- Artist: Salvador Dalí
- Year: 1939
- Type: Gouache, pastel and collage on cardboard
- Dimensions: 75 cm × 100 cm (30 in × 39 in)
- Location: Museum Boijmans Van Beuningen; Rotterdam;

= Shirley Temple, The Youngest, Most Sacred Monster of the Cinema in Her Time =

1939 painting by Salvador Dalí

Shirley Temple, The Youngest, Most Sacred Monster of the Cinema in Her Time (or Shirley Temple, The Youngest, Most Sacred Monster of Contemporary Cinema), also known as the Barcelona Sphinx, is an artwork in gouache, pastel and collage on cardboard, by surrealist painter Salvador Dalí, from 1939. It measures 75 × 100 cm. It is housed at Museum Boijmans Van Beuningen, in Rotterdam.

The painting depicts the child star Shirley Temple as a sphinx. Shirley Temple's head, taken from a newspaper photograph, is superimposed on the body of a red lioness with breasts and white claws. On top of the head is a vampire bat. Surrounding the sphinx are a human skull and other bones, suggesting her latest kill. At the bottom of the painting is a trompe-l'œil label that reads: "Shirley!. at last in Technicolor." The painting has been described as a satire on the sexualization of child stars by Hollywood.

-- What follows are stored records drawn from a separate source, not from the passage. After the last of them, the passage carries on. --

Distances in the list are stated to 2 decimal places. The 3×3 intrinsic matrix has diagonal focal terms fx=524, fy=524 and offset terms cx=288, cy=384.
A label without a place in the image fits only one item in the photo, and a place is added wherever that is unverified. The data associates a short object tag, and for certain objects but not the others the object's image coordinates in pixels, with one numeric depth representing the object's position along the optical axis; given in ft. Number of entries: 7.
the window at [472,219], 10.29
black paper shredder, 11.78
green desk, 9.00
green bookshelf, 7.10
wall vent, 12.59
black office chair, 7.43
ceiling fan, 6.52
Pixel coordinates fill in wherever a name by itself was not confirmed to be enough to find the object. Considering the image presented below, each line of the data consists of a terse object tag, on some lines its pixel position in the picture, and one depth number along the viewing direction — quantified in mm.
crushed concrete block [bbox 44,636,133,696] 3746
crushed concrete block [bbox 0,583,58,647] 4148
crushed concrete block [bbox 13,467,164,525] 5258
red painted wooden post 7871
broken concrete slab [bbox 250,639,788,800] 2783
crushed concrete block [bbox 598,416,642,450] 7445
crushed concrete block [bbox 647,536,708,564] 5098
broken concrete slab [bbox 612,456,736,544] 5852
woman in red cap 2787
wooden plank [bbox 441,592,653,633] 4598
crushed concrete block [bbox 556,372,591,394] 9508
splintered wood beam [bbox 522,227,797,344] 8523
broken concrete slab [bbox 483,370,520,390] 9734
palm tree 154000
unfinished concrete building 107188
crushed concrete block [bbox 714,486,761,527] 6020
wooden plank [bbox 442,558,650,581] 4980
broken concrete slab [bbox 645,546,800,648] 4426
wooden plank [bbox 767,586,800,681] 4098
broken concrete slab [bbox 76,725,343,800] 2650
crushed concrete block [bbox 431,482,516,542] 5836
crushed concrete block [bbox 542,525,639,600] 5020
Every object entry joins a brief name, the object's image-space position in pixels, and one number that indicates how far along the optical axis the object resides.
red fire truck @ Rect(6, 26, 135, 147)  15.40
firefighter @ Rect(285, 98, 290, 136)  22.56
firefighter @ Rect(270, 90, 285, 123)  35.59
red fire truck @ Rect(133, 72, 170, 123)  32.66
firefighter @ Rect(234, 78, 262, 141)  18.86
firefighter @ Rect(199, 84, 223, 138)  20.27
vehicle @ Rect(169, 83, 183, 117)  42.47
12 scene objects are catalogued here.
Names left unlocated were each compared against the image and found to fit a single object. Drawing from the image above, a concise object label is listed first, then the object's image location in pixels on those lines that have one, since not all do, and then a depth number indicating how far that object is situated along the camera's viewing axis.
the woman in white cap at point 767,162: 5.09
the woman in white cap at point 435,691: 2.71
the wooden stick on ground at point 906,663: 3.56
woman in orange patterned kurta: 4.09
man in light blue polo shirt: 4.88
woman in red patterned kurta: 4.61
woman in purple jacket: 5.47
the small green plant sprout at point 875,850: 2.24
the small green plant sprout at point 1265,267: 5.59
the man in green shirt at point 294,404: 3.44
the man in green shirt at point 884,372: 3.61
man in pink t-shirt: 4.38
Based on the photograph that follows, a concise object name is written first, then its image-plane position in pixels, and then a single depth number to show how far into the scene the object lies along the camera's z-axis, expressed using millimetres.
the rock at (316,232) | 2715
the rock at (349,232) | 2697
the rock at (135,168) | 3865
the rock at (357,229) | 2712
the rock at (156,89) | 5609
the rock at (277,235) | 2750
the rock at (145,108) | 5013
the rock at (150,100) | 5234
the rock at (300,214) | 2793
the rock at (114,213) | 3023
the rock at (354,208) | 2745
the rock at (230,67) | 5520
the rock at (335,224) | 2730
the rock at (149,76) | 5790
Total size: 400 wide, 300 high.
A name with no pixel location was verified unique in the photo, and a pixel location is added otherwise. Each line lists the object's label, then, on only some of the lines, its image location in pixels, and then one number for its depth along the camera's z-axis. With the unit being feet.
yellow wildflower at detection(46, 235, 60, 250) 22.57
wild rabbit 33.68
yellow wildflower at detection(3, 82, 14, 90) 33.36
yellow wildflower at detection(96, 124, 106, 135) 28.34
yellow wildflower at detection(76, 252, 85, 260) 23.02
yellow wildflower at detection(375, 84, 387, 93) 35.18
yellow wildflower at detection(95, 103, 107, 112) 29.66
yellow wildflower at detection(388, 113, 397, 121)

The painting was first shown at an exhibition held at the Julien Levy Gallery, New York, from March 21 to April 18, 1939. Although the exhibition catalogue does not mention the painting, an article in The New York Times mentions its presence. It has also been exhibited in 1983 at the Palau Reial de Pedralbes in Barcelona, in 1985 at the Palais des Beaux Arts in Charleroi, and again in Barcelona in 2004, at the CaixaForum gallery. From June 1 to September 9, 2007, it was one of around 100 Dalí works on display at the Tate Modern in London as part of the "Dalí and Film" exhibition.